In the rate limiter documentation, turn the paragraph beginning "Check several keys in one call" into a short bulleted list that keeps its main facts.

Selected excerpt:
* Start *

In-memory rate limiter with sliding window and token bucket
gem install philiprehberger-rate_limiterIn-memory rate limiter with sliding window and token bucket
Add to your Gemfile:
gem "philiprehberger-rate_limiter"
Or install directly:
gem install philiprehberger-rate_limiter
require "philiprehberger/rate_limiter"
Limits the number of requests within a rolling time window.
limiter = Philiprehberger::RateLimiter.sliding_window(limit: 100, window: 60)
if limiter.allow?("user:123")
# Request is allowed
else
# Rate limit exceeded
end
Allows bursts up to a capacity, refilling at a steady rate.
limiter = Philiprehberger::RateLimiter.token_bucket(rate: 10, capacity: 50)
if limiter.allow?("api:key")
# Request is allowed
else
# Rate limit exceeded
end
A limiter that always allows requests — useful in test environments or when a feature is behind a kill-switch.
limiter = Philiprehberger::RateLimiter.noop
limiter.allow?("anyone") # => true
limiter.remaining("anyone") # => Float::INFINITY
limiter.peek("user:123") # => true/false (does not consume)
limiter.remaining("user:123") # => number of remaining requests/tokens
Check several keys in one call. The whole batch runs under a single mutex acquisition, so stats and quota updates are consistent across keys.
limiter = Philiprehberger::RateLimiter.sliding_window(limit: 1, window: 60)
limiter.allow?('user:1')
limiter.allow_batch(['user:1', 'user:2', 'user:3'])
# => { 'user:1' => false, 'user:2' => true, 'user:3' => true }
Consume multiple tokens per request for expensive operations:
limiter.allow?("user:123", weight: 5) # consumes 5 tokens
limiter.allow?("user:123", weight: 1) # consumes 1 token (default)
info = limiter.info("user:123")
# Sliding window:
# => { remaining: 98, reset_at: 1710000060.5, limit: 100, window: 60, used: 2 }
# Token bucket:
# => { remaining: 48, reset_at: 1710000000.2, capacity: 50, rate: 10.0, tokens: 48.3 }
The reset_at value is a monotonic timestamp suitable for computing X-RateLimit-Reset headers. It is nil when the key has no usage or is at full capacity.

* End *

Collected data entries:
* Start *

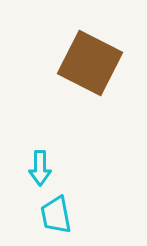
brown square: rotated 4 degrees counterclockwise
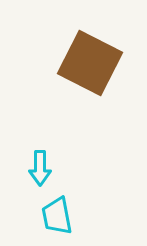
cyan trapezoid: moved 1 px right, 1 px down
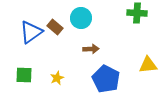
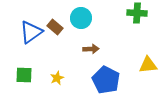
blue pentagon: moved 1 px down
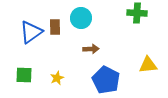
brown rectangle: rotated 49 degrees clockwise
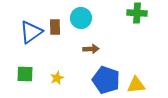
yellow triangle: moved 12 px left, 20 px down
green square: moved 1 px right, 1 px up
blue pentagon: rotated 8 degrees counterclockwise
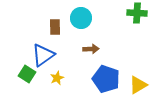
blue triangle: moved 12 px right, 23 px down
green square: moved 2 px right; rotated 30 degrees clockwise
blue pentagon: moved 1 px up
yellow triangle: moved 2 px right; rotated 24 degrees counterclockwise
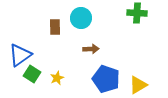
blue triangle: moved 23 px left
green square: moved 5 px right
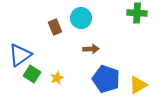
brown rectangle: rotated 21 degrees counterclockwise
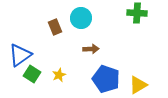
yellow star: moved 2 px right, 3 px up
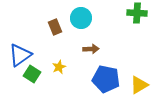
yellow star: moved 8 px up
blue pentagon: rotated 8 degrees counterclockwise
yellow triangle: moved 1 px right
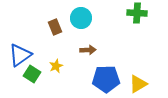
brown arrow: moved 3 px left, 1 px down
yellow star: moved 3 px left, 1 px up
blue pentagon: rotated 12 degrees counterclockwise
yellow triangle: moved 1 px left, 1 px up
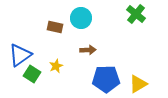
green cross: moved 1 px left, 1 px down; rotated 36 degrees clockwise
brown rectangle: rotated 56 degrees counterclockwise
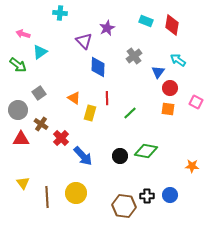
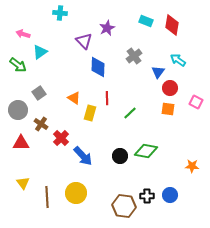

* End *

Answer for the task:
- Several keys can be checked in one call.
- The whole batch runs under a single mutex acquisition.
- Because of this, stats and quota updates are consistent across keys.